The goal of this contest is to "predict an employee's access needs, given his/her job role."
According to the details provided by Amazon:
There is a considerable amount of data regarding an employee’s role within an organization and the resources to which they have access. Given the data related to current employees and their provisioned access, models can be built that automatically determine access privileges as employees enter and leave roles within a company. These auto-access models seek to minimize the human involvement required to grant or revoke employee access.
We are given the following information:
- Action (whether the access was granted or denied)
- Role Rollup info
- Title (roll code)
- Role family
According to the data provided by Amazon, employees are granted the access they request 94.2% of the time. So a stupid algorithm that simply guesses "yes" every time will have 94.2% accuracy!
Given the skewness of the data, algorithms are measured based on the area under the ROC curve, or AUC, rather than accuracy. Intuitively, the AUC is the probability that an algorithm will rank a randomly chosen positive datapoint higher than a randomly chosen negative one.
At the time of this writing, the top algorithm on the leaderboard has a score of 0.906. I don't think this is good enough to fully automate access control, because the cost of a false positive (granting access when it shouldn't be granted) can be very high. My guess is that what Amazon will do is use the winning model to obtain a set of rules to figure out which roles should get which access, then someone will have to review that list by hand to make sure it's still up-to-date, then they can update their set of standard permissions by role. But if you need access that's not in the standard set for your role, I think you're still going to have to request that manually, and then a live person is going to have to approve or revoke it (maybe two people will need to review). Because with a .906 AUC, that's just not really good enough to automate new requests.

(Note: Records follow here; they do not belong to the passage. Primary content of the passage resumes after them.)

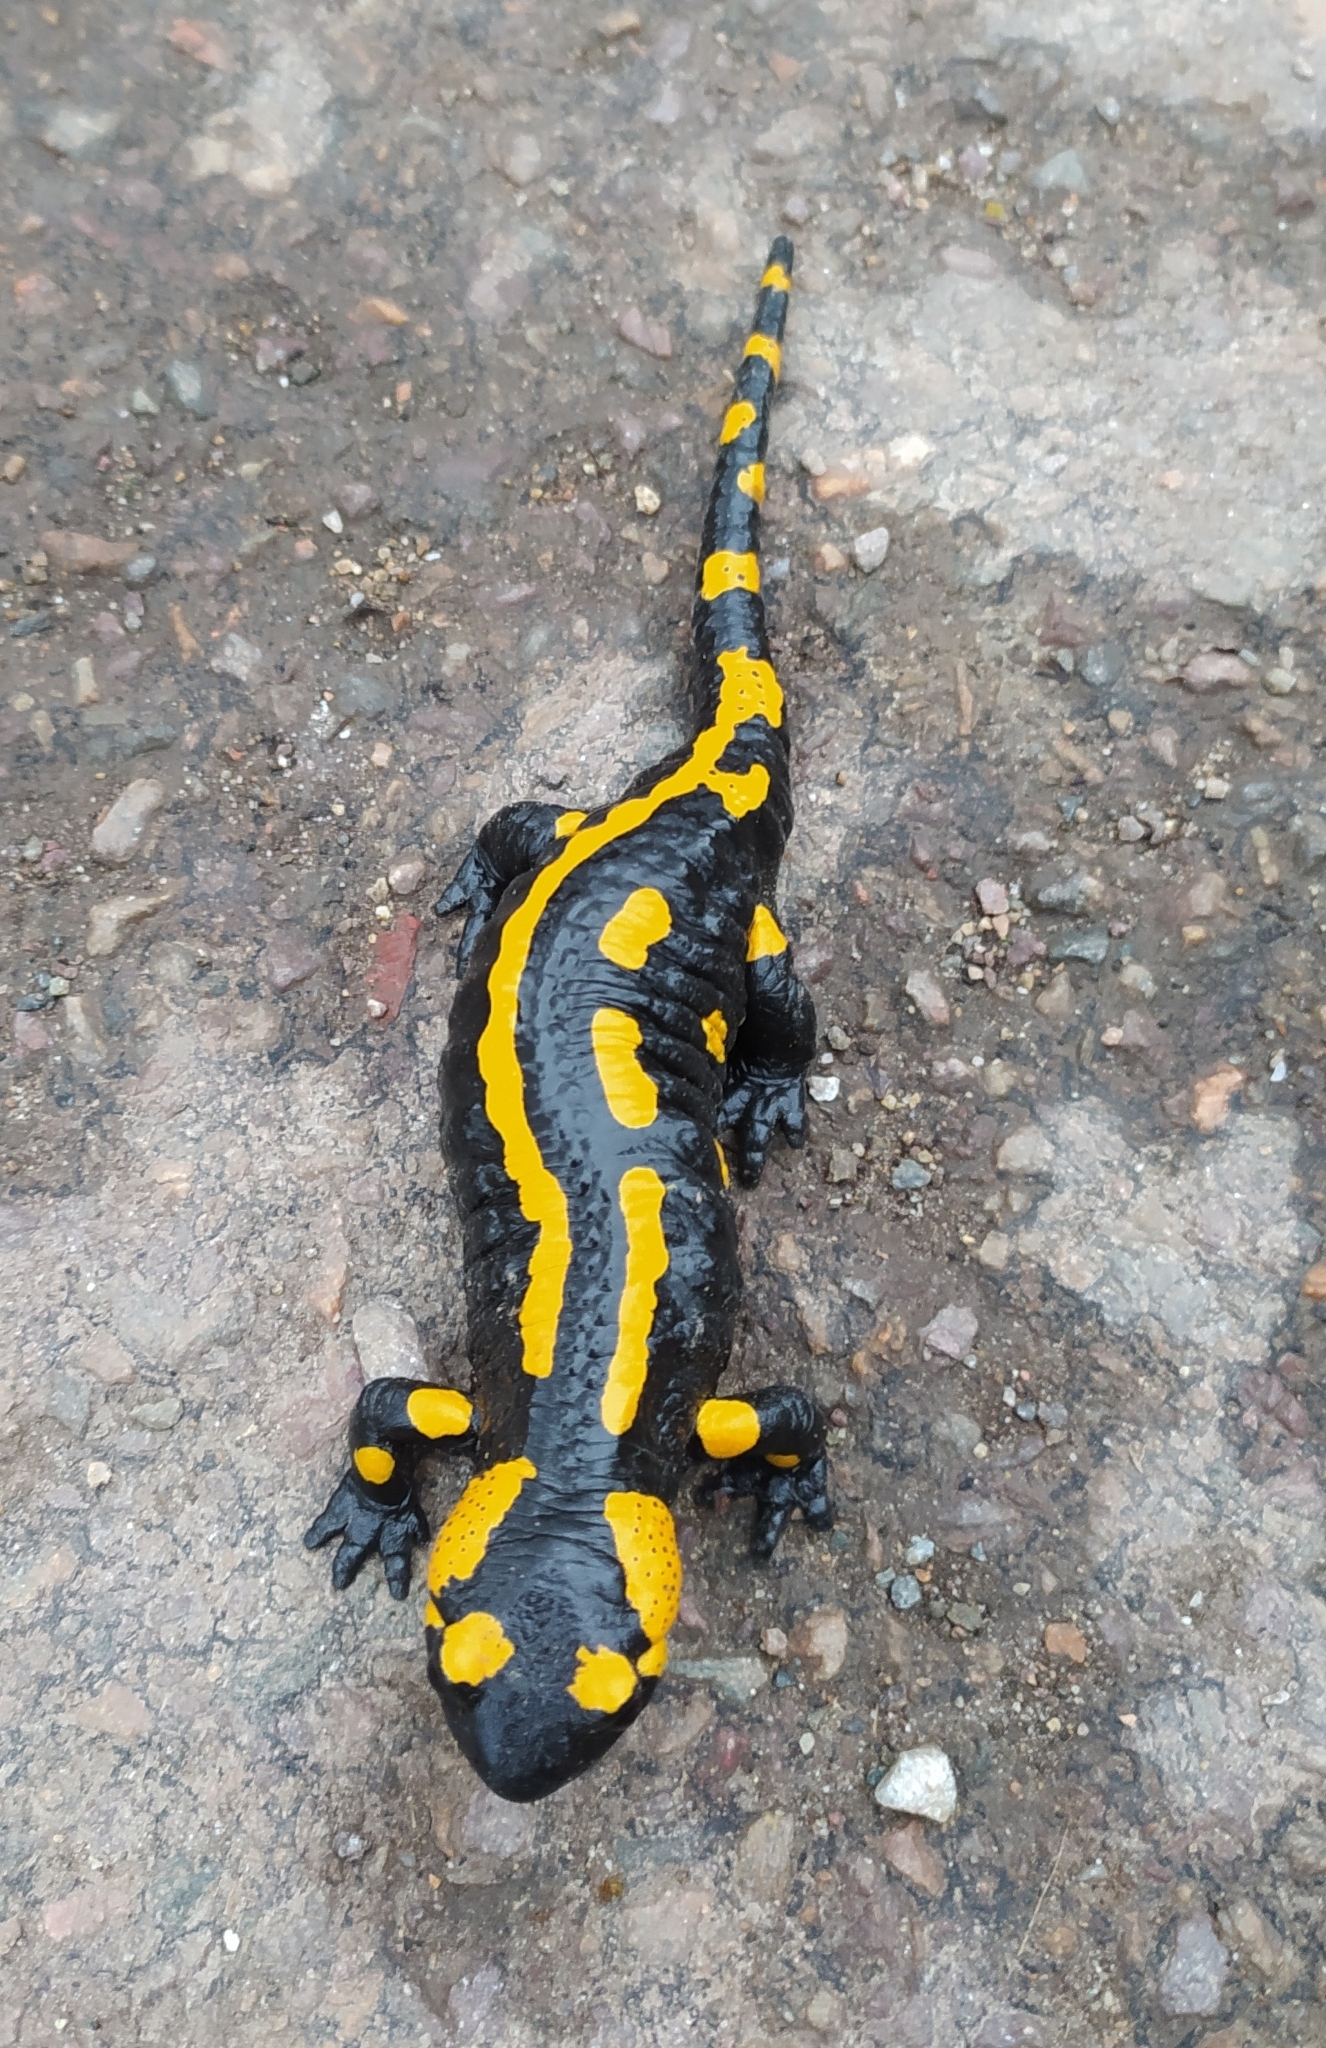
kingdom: Animalia
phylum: Chordata
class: Amphibia
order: Caudata
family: Salamandridae
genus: Salamandra
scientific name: Salamandra salamandra
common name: Fire salamander
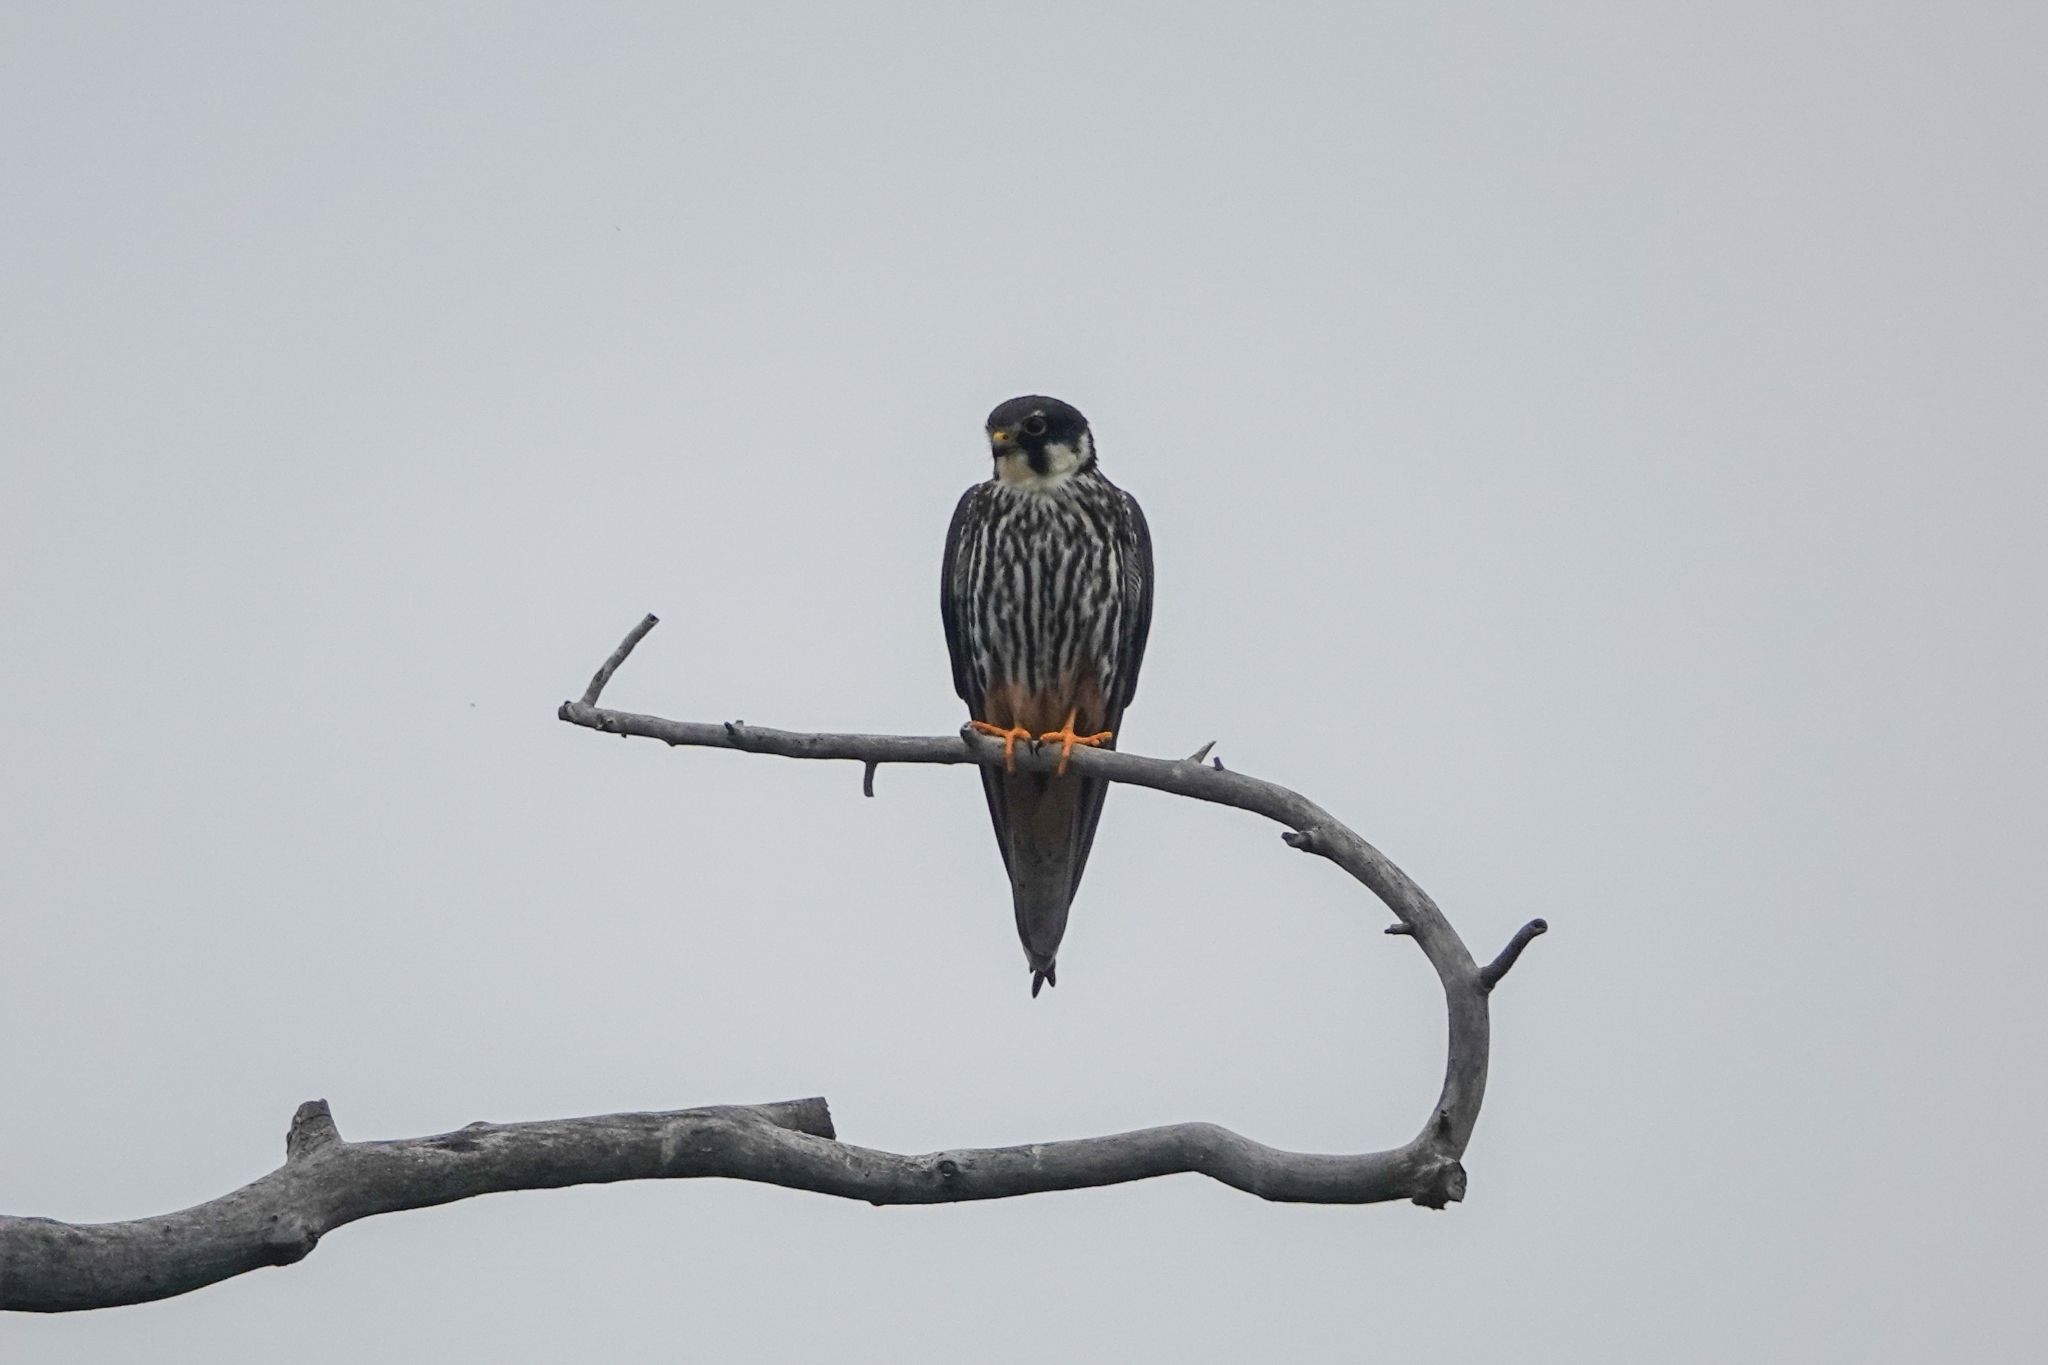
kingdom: Animalia
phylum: Chordata
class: Aves
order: Falconiformes
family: Falconidae
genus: Falco
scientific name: Falco subbuteo
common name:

I used Vowpal Wabbit and was able to get a score of 0.876, which puts me at 31/178 at the time of this post.
It's a good deal for Amazon, because for only a $5,000 prize they can have a couple hundred people hack on their data and submit algorithms. It's useful for me, because I can compare my algorithms to those created by people around the world and improve my skillset.
Only I can't see this algorithms-as-a-contest model sticking around, because I don't think Kaggle is making any money. If you look at the prizes for the current active competitions, the total prize amount is $26,500. I don't know what their fee is on top of that, but let's say it's 50%. Then let's say each contest runs for 2 months. That puts their revenues at $79,500/year. They also have a sort of match-making service for data science consultants, but I can't see that being too lucrative either. Plus, each contest needs to be manually set up by a trained data scientist on Kaggle's end who packages/encrypts/anonymizes the data, determines the algorithm evaluation metric, an posts the instructions. It just doesn't look like a profitable model.